--- EXERCISE DATA ---
------------
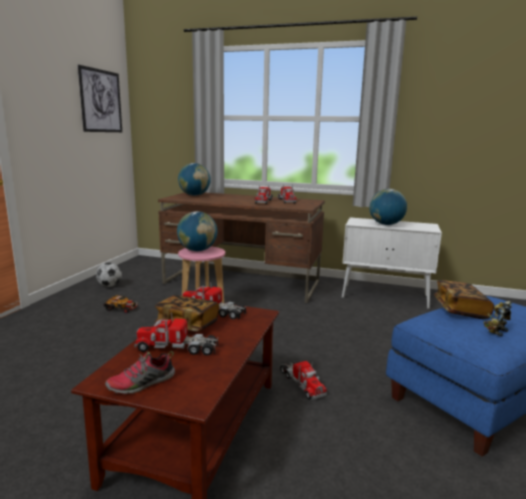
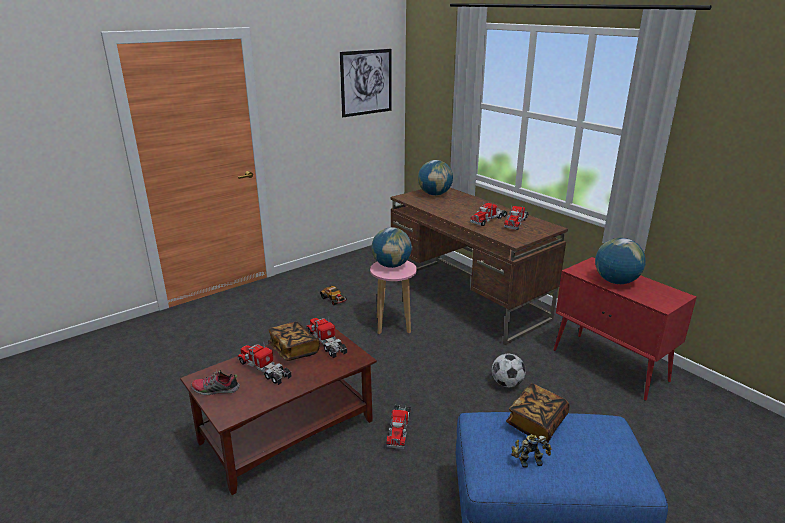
camera: 35 degrees right, 10 degrees up
football [96,262,122,287] -> football moved to [492,354,526,387]
white cabinet [342,217,442,309] -> red cabinet [554,257,697,401]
------------
Every line above should be duplicated exactly; the pictures are to be left out.

camera: 35 degrees right, 10 degrees up
football [96,262,122,287] -> football moved to [492,354,526,387]
white cabinet [342,217,442,309] -> red cabinet [554,257,697,401]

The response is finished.